The Picture Ranch 58
It was just 7 a.m. when we pulled up at the gate to The Picture Ranch. There was no sign of the guard. But I had seen the sunrise at 5.30 and that meant that location shooting would have been going on since then at least, depending on what was in production. The oaters weren’t so popular at that time, although some people had liked Ford’s movie from the year before, I didn’t. In my experience bad guys never went straight, especially not when they went by dumb names like The Ringo Kid or Lucky Luciano. I gave the horn a toot and the familiar figure of the guard arrived, still pulling up his pants. Didn’t they employ more guys and give them a roster? Even the USMC did that.
The guy ducked under the gate barrier. He was too lazy to walk round to the driver’s side, so he rapped on the passenger side window. Moose got it down before the rusted chrome window crank came off in his hand.

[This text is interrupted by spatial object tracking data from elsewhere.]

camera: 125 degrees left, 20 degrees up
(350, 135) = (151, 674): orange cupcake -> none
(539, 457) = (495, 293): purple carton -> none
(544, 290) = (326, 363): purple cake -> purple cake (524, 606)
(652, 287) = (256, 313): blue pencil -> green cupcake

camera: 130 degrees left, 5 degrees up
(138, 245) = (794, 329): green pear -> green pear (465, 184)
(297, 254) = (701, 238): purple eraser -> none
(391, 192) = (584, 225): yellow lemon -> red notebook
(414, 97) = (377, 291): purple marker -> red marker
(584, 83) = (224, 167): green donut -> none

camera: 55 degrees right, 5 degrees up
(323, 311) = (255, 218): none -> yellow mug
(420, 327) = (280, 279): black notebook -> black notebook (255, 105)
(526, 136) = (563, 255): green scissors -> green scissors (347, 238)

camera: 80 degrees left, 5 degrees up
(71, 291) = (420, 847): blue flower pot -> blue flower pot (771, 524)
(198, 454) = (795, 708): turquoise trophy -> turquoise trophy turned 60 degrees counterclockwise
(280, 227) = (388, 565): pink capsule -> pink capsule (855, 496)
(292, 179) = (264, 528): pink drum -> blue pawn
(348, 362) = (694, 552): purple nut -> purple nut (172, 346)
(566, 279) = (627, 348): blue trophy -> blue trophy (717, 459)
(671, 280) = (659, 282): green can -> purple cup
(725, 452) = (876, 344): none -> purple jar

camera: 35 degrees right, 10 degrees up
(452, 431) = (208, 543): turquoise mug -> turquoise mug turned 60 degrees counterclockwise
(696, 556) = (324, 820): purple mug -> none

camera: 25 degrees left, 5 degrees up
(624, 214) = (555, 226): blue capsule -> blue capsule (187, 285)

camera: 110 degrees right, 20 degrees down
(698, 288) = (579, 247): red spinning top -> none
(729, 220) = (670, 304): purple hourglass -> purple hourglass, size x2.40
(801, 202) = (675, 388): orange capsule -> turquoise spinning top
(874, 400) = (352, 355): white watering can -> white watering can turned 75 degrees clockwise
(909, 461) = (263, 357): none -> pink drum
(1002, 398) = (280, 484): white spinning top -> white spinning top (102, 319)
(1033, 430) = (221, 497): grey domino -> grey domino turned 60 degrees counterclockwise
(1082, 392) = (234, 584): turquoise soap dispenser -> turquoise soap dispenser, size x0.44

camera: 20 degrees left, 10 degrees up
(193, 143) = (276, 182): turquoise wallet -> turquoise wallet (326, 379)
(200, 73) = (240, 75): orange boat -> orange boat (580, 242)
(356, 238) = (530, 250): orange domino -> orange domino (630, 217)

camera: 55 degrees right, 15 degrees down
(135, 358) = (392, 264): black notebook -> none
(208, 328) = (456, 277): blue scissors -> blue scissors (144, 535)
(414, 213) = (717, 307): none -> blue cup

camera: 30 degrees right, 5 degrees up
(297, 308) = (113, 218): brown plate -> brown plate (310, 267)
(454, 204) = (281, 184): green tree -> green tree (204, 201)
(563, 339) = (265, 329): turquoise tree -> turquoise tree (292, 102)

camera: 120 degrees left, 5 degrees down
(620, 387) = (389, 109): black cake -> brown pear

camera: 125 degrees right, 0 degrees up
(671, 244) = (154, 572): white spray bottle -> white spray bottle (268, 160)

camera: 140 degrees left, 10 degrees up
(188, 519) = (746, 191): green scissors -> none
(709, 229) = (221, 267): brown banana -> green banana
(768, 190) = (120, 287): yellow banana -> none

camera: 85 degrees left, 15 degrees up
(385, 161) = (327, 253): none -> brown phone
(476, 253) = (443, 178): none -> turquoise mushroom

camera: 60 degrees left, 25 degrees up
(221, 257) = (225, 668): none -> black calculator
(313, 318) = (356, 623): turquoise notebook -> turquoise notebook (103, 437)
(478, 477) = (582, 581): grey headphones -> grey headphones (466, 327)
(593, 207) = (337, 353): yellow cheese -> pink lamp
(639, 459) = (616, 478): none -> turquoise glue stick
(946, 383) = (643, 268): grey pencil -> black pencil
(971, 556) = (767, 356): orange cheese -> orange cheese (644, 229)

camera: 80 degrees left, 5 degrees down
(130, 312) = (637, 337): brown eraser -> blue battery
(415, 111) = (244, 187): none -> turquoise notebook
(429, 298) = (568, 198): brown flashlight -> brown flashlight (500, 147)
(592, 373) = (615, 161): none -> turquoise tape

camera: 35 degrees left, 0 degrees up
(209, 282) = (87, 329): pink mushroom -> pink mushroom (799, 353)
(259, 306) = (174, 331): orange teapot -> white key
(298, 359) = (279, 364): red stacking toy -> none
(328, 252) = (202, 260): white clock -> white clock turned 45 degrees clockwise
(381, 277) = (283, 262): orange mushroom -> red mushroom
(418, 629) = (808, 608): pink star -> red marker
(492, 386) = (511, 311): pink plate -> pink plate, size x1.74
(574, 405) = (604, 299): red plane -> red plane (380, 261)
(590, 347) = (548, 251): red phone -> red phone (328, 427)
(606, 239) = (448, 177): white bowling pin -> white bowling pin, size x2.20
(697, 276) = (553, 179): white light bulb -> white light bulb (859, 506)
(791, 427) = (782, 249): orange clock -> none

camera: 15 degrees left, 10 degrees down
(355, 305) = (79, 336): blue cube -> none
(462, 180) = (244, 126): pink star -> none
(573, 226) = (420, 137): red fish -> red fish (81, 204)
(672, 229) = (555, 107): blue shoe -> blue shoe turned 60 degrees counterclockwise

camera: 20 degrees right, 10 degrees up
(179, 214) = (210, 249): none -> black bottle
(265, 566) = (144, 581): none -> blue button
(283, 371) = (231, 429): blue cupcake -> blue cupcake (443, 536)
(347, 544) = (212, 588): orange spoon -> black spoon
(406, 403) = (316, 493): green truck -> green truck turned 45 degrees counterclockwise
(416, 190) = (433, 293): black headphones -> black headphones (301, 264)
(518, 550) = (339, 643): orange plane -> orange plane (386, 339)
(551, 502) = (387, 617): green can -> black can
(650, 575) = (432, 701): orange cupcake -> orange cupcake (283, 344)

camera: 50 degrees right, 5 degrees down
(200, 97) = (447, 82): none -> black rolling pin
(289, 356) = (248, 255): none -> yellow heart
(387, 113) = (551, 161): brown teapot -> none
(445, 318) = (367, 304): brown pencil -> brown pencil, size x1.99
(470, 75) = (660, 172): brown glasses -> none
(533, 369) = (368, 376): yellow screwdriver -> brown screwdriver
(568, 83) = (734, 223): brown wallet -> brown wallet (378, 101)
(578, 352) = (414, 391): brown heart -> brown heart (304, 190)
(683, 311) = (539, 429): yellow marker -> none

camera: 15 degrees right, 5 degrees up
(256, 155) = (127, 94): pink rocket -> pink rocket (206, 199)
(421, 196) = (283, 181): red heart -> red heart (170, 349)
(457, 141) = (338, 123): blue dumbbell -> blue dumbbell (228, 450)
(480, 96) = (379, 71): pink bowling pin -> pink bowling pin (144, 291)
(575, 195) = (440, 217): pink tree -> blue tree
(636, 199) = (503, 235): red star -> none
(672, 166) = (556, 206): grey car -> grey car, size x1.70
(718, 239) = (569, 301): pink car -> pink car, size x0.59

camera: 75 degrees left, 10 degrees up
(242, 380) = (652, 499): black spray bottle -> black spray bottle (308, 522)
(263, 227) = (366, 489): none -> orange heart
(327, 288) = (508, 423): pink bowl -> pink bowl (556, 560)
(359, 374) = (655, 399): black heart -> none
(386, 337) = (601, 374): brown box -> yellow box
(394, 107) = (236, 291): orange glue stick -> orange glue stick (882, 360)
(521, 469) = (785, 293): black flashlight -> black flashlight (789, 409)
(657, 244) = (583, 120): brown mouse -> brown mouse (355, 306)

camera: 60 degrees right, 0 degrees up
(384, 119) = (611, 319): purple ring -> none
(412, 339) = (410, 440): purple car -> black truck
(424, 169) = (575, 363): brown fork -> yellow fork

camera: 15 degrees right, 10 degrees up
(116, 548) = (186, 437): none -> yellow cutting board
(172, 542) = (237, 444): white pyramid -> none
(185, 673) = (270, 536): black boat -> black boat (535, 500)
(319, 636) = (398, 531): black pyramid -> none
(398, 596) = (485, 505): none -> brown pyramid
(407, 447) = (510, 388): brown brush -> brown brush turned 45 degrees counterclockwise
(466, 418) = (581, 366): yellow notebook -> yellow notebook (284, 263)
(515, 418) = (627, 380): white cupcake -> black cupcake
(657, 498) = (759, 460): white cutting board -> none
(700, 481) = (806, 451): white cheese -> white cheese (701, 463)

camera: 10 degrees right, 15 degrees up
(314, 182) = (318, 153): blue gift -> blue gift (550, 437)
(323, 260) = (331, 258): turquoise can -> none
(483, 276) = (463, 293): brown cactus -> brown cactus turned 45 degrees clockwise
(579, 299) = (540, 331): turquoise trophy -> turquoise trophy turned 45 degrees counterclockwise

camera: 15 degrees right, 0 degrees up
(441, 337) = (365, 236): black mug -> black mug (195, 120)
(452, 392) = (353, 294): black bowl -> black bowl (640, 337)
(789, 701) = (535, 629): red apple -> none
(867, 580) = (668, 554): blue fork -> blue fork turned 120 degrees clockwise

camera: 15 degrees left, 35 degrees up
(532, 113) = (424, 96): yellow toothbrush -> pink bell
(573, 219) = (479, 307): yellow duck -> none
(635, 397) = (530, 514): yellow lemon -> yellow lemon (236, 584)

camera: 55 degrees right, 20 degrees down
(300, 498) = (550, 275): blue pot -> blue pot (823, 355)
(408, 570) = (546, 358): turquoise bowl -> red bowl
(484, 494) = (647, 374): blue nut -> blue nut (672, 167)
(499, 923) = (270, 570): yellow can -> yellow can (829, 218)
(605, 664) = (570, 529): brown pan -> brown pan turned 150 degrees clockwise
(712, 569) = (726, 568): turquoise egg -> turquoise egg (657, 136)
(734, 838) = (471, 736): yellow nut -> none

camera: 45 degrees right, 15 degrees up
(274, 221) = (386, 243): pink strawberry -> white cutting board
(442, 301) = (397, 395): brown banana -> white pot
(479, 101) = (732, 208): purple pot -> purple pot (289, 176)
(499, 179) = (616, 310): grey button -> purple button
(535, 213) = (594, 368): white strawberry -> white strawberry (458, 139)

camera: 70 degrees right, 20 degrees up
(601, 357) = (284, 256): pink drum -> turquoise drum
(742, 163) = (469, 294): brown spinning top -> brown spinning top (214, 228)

The guard craned his neck to look around Moose at me.
‘Whut yuh here fo’?’
‘Del - ‘,
Moose interrupted, ‘Pick up. Daid horse.’
The guard nodded, horses died all the time out at the ranch. American Humane were on their way, though, since someone had driven a horse over a cliff the year before, when Ty and Hank were playing at being the James Brothers. It didn’t affect the gross, of course, and the bottom line was – and would always be – the only line in Hollywood. By the time the gate barrier was at 60º elevation, I had the truck rolling forward and the guard had to do some tap dance moves to avoid getting his feet mashed.
We drove past the warehouses and workshops, kept going past the archives building - where Miss Gräfenberg still had a job, maybe - and between the toy-townTombstone to the right and the plywood Paris on the left. From then on it was like driving onto a real ranch, except for the lack of cattle. In the distance, maybe a half-mile away,horses were kicking up dust around a camera set up just short of a bluff. I slowed the truck down to a crawl.
‘Whaddaya think, Moose?’
‘Maybe over there, to the stable,’ he pointed to some buildings and a yard wall made of brick that wouldn’t stand in for any stables on screen. ‘That’s where I’d take any horse.’
It took me a moment to realise that Moose had made a joke.
We drove over the dirt and mesquite to the brick building. I kept the engine running, although any half-decent horseflesh would have beaten us back to the gate by a long neck. There were double doors set in an arch. They opened inwards, any barring of them was done from the inside. Through the arch I could see mostly empty horse stalls which faced inwards onto a square compound. A brunette in jodhpur pants came out of the gate, followed by some muscle that wasn’t anywhere big enough to worry Moose, at least.
‘Made good time, unless you didn’t call from San D.’ The voice was Miss or Mrs Caruso’s.
‘Had to leave San Diego pretty quick.’ I said.
Caruso licked a finger and rubbed a spot of dirt that I couldn’t see off the front of her pants, at the top of her right thigh.
‘I can understand that.’ She crooked the same finger and stepped backward and to the side, ‘Well, ya better drive that truck in. Take it slow, huh?’
I put the truck in ‘granny's gear’ and crawled through the gates. I heard them shut and saw Caruso’s muscle re-bar the gate with a piece of wood you could have carved into a totem pole.
We were invited to step out of the truck by the brunette who was pointing a colt revolver that she certainly could not have been carrying in those pants. Maybe the invisible dirt on them had been gunpowder, but I sure hoped not.